MiR-320a decreases the cell migration and invasion abilities of MG-63 and U2OS cells by inhibiting the expression of SOX9. (A-D) The migration of MG-63 and U2OS cells transfected or untransfected with miR-320a mimic and/or SOX9 overexpression plasmid was detected by wound healing assay. Magnification, ×100. (E-H) The cell invasion of MG-63 and U2OS cells transfected or untransfected with miR-320a mimic and/or SOX9 overexpression plasmid was determined by Transwell assay. Magnification, ×250. ^^^P<0.001 vs. MC + NC; †P<0.05, ††P<0.01 and †††P<0.001 vs. M + NC; ###P<0.001 vs.
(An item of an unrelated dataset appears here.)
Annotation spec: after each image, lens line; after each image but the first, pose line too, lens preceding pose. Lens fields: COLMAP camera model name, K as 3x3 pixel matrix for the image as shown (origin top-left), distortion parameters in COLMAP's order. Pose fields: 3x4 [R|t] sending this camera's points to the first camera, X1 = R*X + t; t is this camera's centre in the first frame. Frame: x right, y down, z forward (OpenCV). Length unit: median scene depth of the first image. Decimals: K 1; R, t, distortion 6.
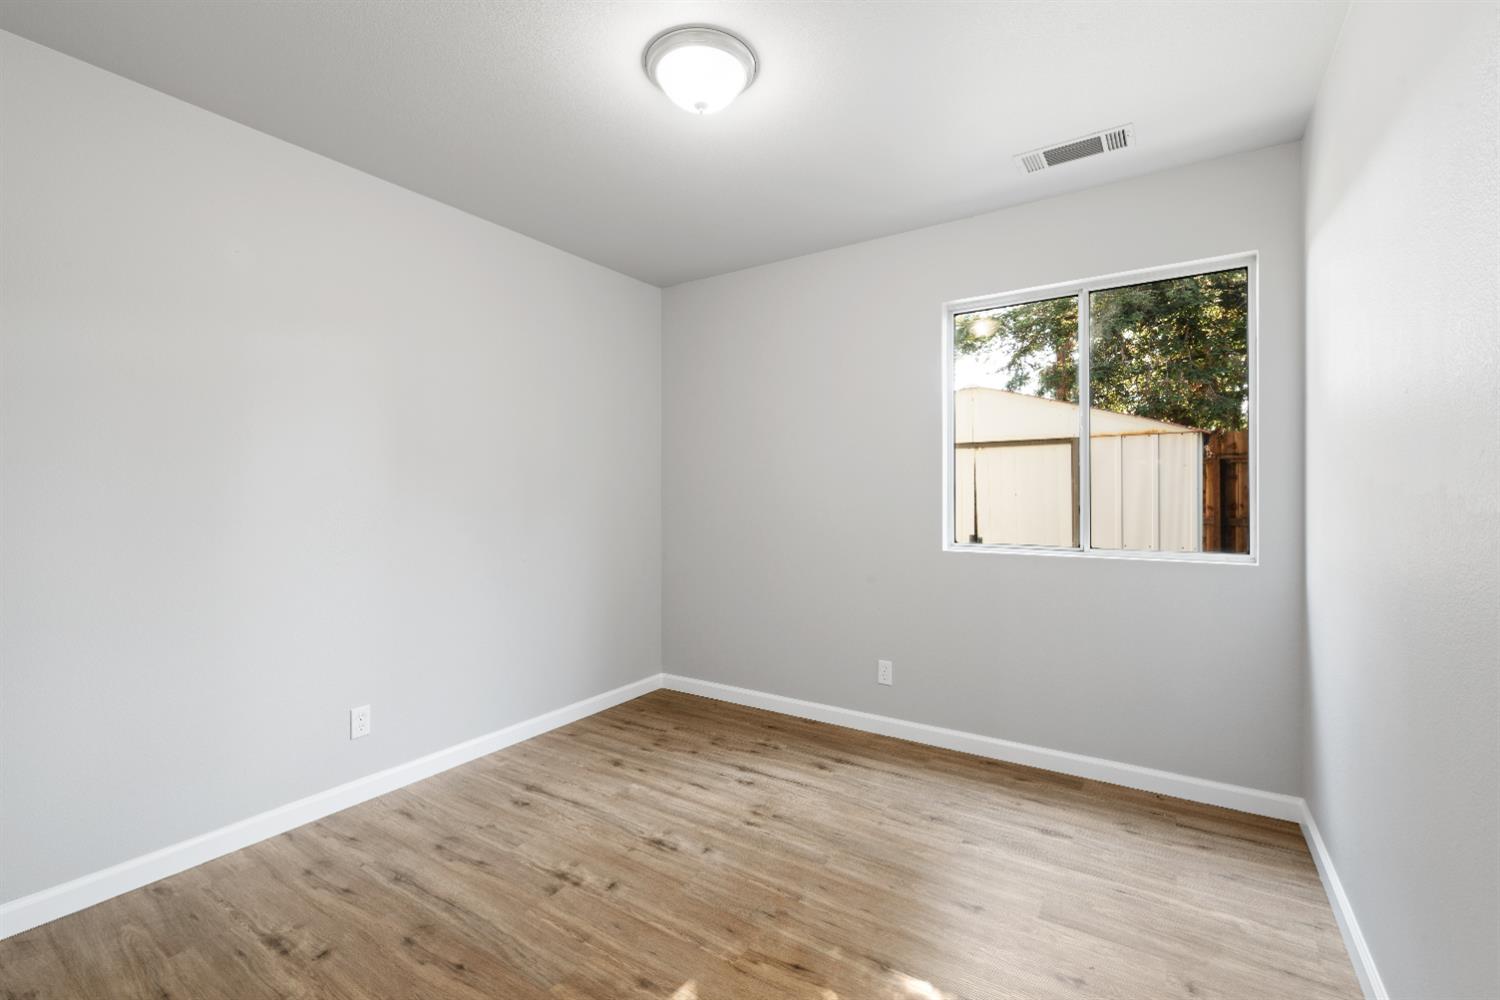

M + SOX9. MiR-320a, microRNA-320a; SOX9, SRY-box transcription factor 9; MC, miR-320a mimic control; NC, negative control; M, miR-320a mimic.

Figure 8.

MiR-320a increases E-cadherin expression while decreasing N-cadherin, and vimentin expression levels by inhibiting the expression of SOX9. (A-D) The expression levels of E-cadherin, N-cadherin and vimentin in MG-63 and U2OS cells transfected or untransfected with miR-320a mimic and/or SOX9 overexpression plasmid were detected by western blotting. ^^^P<0.001 vs. MC + NC; ††P<0.01 and †††P<0.001 vs. M + NC; ###P<0.001 vs. M + SOX9. MiR-320a, microRNA-320a; SOX9, SRY-box transcription factor 9; MC, miR-320a mimic control; NC, negative control; M, miR-320a mimic.

Figure 9.

HGK suppresses tumor growth in mice. (A) Tumor images of control and HGK groups (n=5). (B) The effects of HGK treatment on the tumor volume of mice. (C) The effects of HGK treatment on the tumor weight of mice. ^^^P<0.001 vs. Control. HGK, hydroxygenkwanin.